Wie stehen Sie zu vorgeschlagenen Kürzungen im sozialen Bereich?
Sehr geehrter Herr Aumer, Ihre Unionskolleg:innen fordern derzeit vielzählig, dass der Staat Geld einspaaren solle indem bei Sozialleistungen gekürzt wird. Sind Sie auch für Kürzungen? Falls ja, ist ein Inflationsausgleich bei Sozialleistungen vorgeschrieben und wird dieser seit Einführung der Hartz-Gesetze eingehalten?
Sehr geehrter Herr S.,
vielen Dank für Ihre Nachricht. Ich unterstütze die Forderung der Unionsfraktion im Bundestag, die sich gegen die Erhöhung des Bürgergeldes um 12 Prozentpunkte ausspricht. Die Ampelregierung gibt mit ihrer ideologischen Politik Stück für Stück das Leistungsprinzip in unserem Land auf. Zur Finanzierung eines immer umfangreicheren Sozialstaats zieht die Ampelregierung dabei die Leistungsträger unserer Gesellschaft heran – den Mittelstand und die breite Mitte der Gesellschaft. Diese Politik halte ich für grundlegend falsch. Die soziale Marktwirtschaft ist dazu da, um denen, die sich nicht selbst helfen können und die unverschuldet in Not gekommen sind, unter die Arme zu greifen. Sie ist nicht dafür gedacht, dass sich der Bezug von Bürgergeld und Sozialleistungen in Summe mehr lohnen, als einer sozialversicherungspflichtigen Beschäftigung nachzugehen. Beispielrechnungen zeigen, dass mit den zurückliegenden Erhöhungen beim Bürgergeld das Lohnabstandsgebot immer kleiner wird, je nach Wohnort und Kinderanzahl, nicht mehr gegeben ist.
Auch die Aufgabe des Ansatzes des Förderns und Forderns in der Arbeitsmarktpolitik halte ich für falsch. Klar ist, dass aufgrund des Fachkräftemangels Weiterbildungen oder Umschulungen unverzichtbar sind. Jedoch muss weiterhin die Möglichkeit bestehen, über den Vermittlungsvorrang zumutbare Arbeitsstellen an den Mann oder die Frau zu bringen. Bei, seit gut einem Jahr, steigenden Arbeitslosenzahlen ist es nicht zu verantworten, dass rund 800.000 Stellen dauerhaft unbesetzt bleiben.
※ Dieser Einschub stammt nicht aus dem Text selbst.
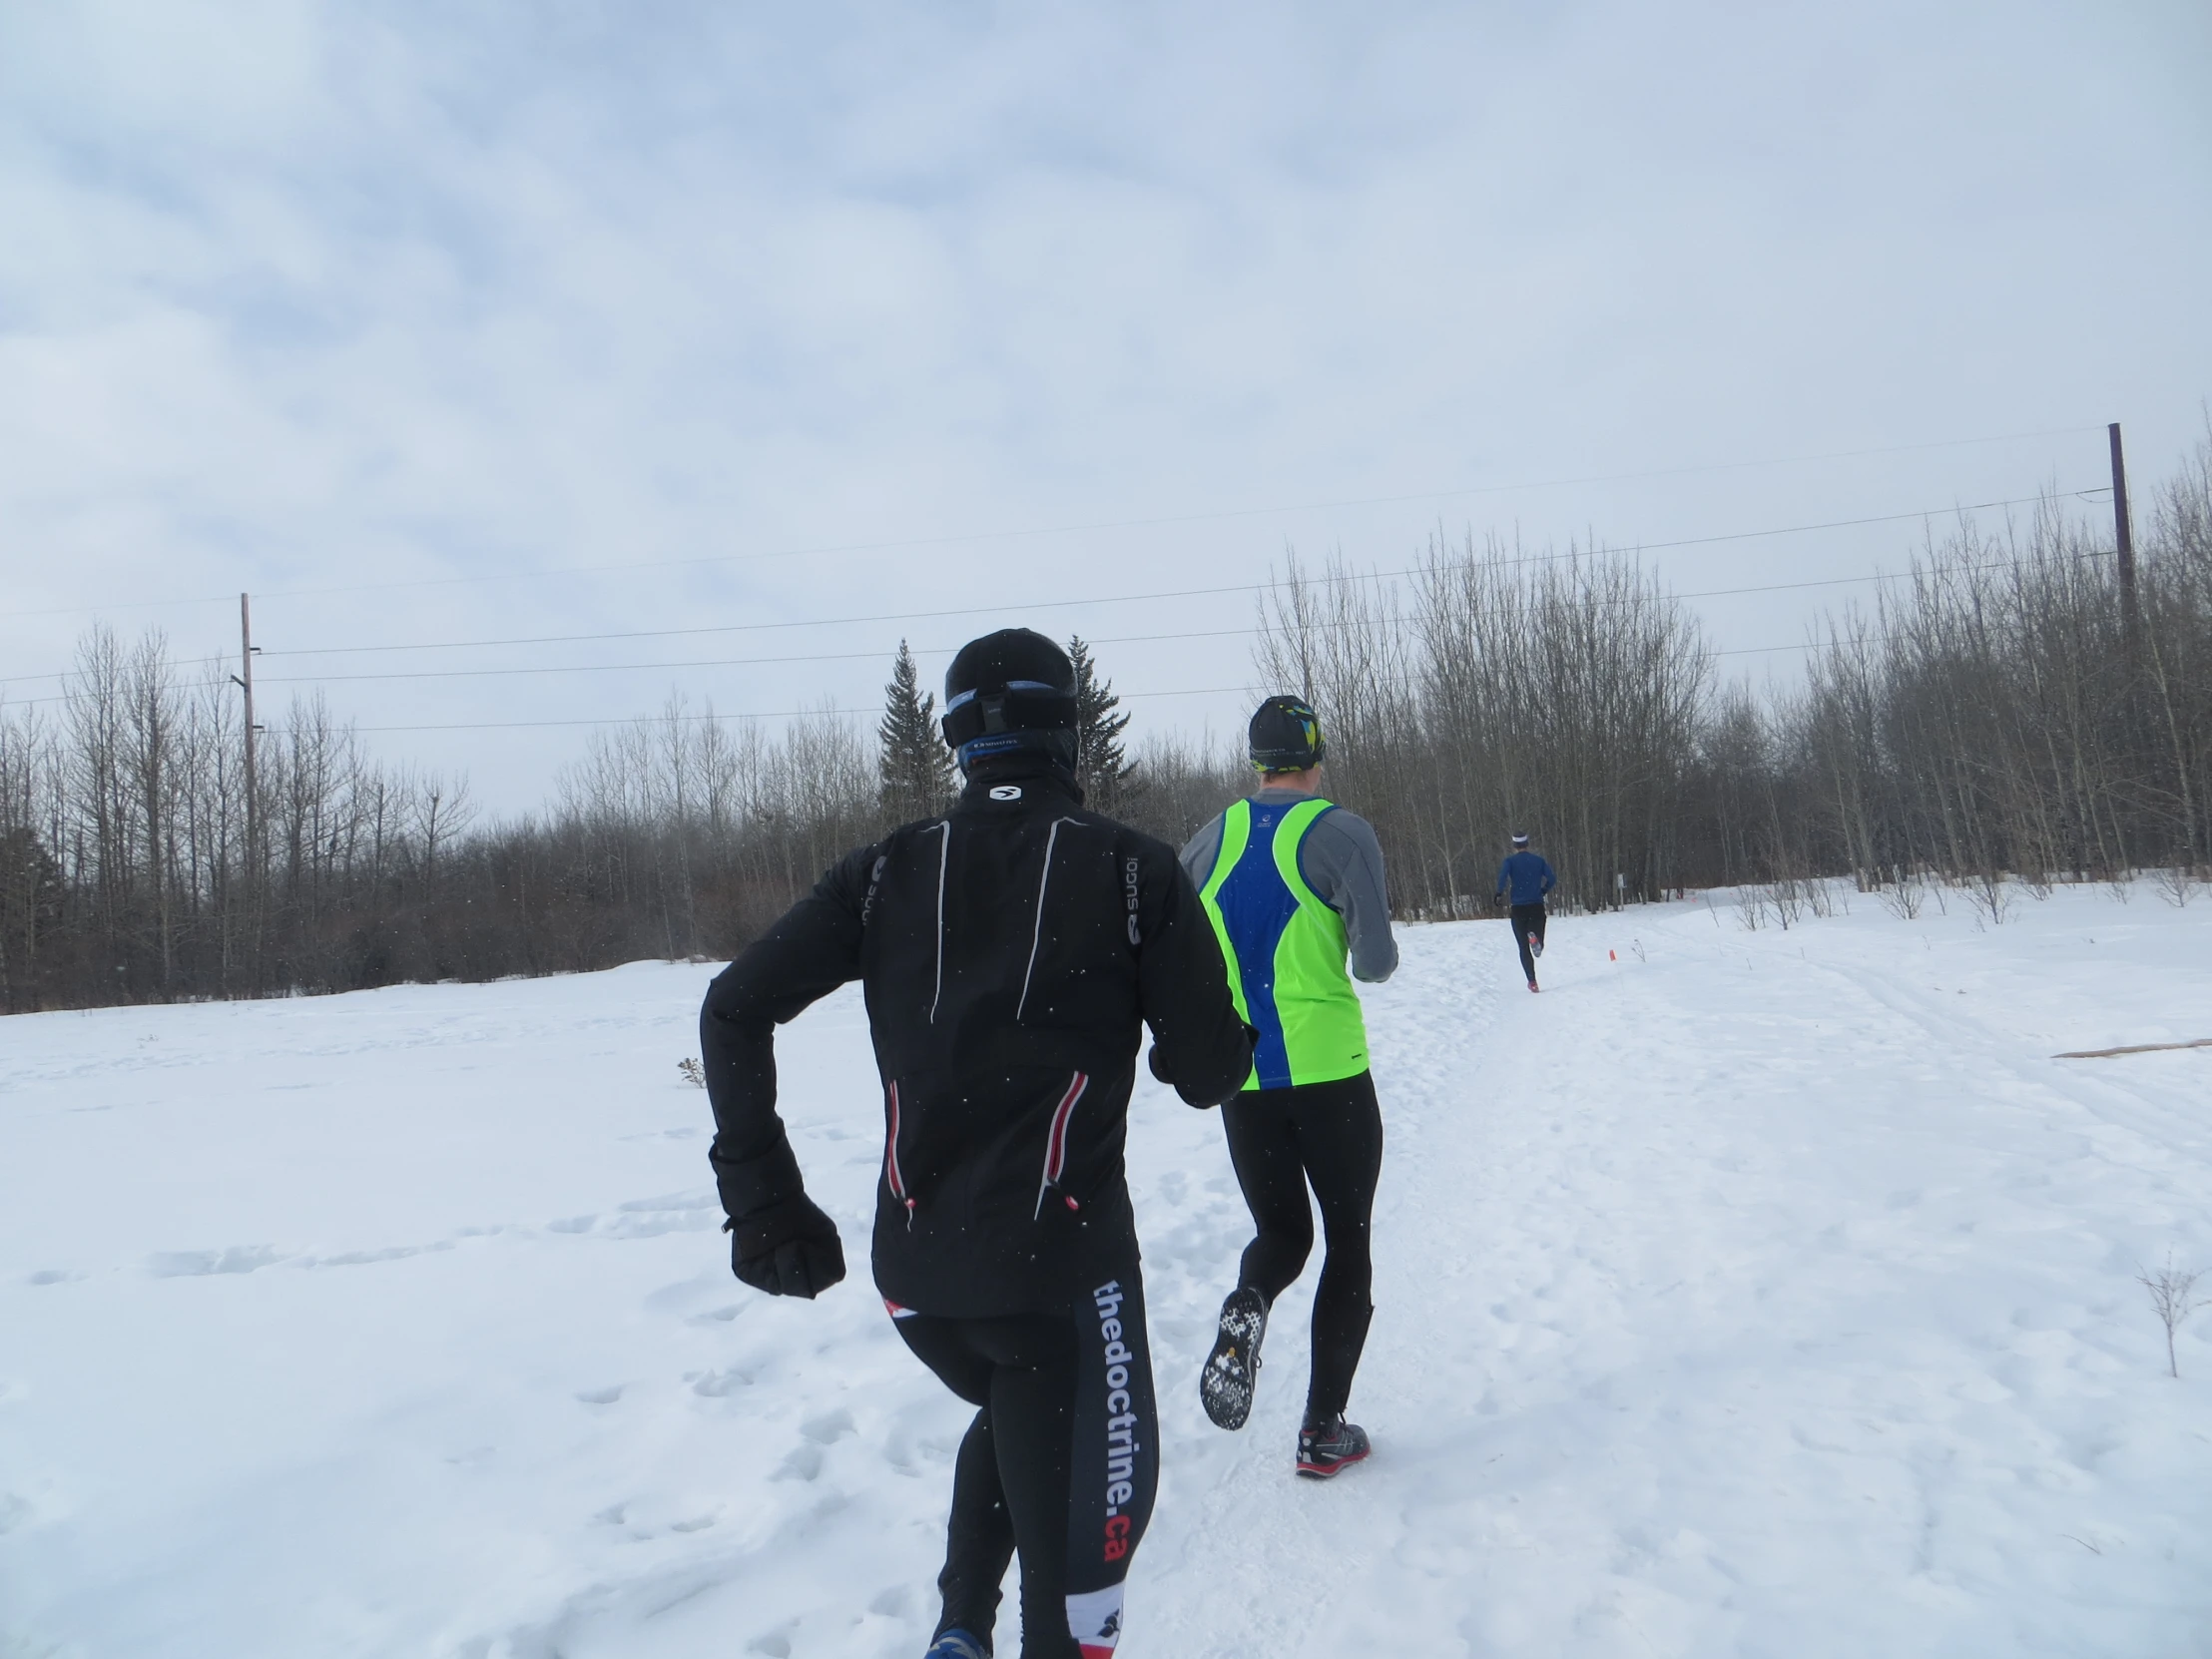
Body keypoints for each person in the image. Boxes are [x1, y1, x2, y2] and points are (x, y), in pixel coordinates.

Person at [699, 629, 1253, 1659]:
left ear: (957, 741)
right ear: (1069, 734)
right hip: (1062, 1279)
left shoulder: (880, 872)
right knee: (1084, 1578)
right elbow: (1209, 1075)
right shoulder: (1133, 872)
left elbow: (732, 1009)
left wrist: (762, 1200)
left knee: (1017, 1405)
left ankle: (958, 1626)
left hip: (920, 1285)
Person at [1178, 695, 1397, 1479]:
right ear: (1316, 758)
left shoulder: (1205, 842)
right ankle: (1321, 1429)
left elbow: (1180, 965)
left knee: (1282, 1237)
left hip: (1245, 1079)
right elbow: (1375, 963)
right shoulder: (1342, 833)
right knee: (1347, 1241)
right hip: (1331, 1073)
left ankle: (1248, 1304)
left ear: (1254, 762)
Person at [1493, 831, 1556, 992]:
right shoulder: (1538, 861)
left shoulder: (1510, 861)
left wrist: (1499, 893)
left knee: (1523, 947)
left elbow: (1502, 877)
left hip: (1518, 908)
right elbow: (1552, 878)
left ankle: (1532, 981)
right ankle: (1537, 941)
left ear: (1515, 846)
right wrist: (1542, 891)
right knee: (1537, 937)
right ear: (1527, 844)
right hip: (1536, 905)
Ohne den Widerspruch der unionsgeführten Länderregierungen, wäre das Bürgergeld bis heute sanktionsfrei – ein Unding.
Zur Berechnung und Erhöhung der Regelsätze kommt derzeit ein Verfahren zur Anwendung, welches einerseits die Preisentwicklung bei Verbrauchsausgeben und andererseits die Veränderung von Nettolöhnen und -gehältern berücksichtigt. Welche Berechnung und Verteilung angelegt werden, entscheidet der Gesetzgeber. So hat die Ampelregierung erst zum Januar 2023 die Berechnungsmethode zu Gunsten einer schnelleren Erhöhung des Bürgergeldes geändert, indem regelbedarfsrelevante Preisentwicklungen überproportional berücksichtigt werden. Eine laut Bundesverfassungsgerichtsurteil bedarfsgerechte Anpassung gab es aber schon mit der vorher geltenden Regelung, ohne dass dadurch das Lohnabstandsgebot derart missachtet wurde wie jetzt.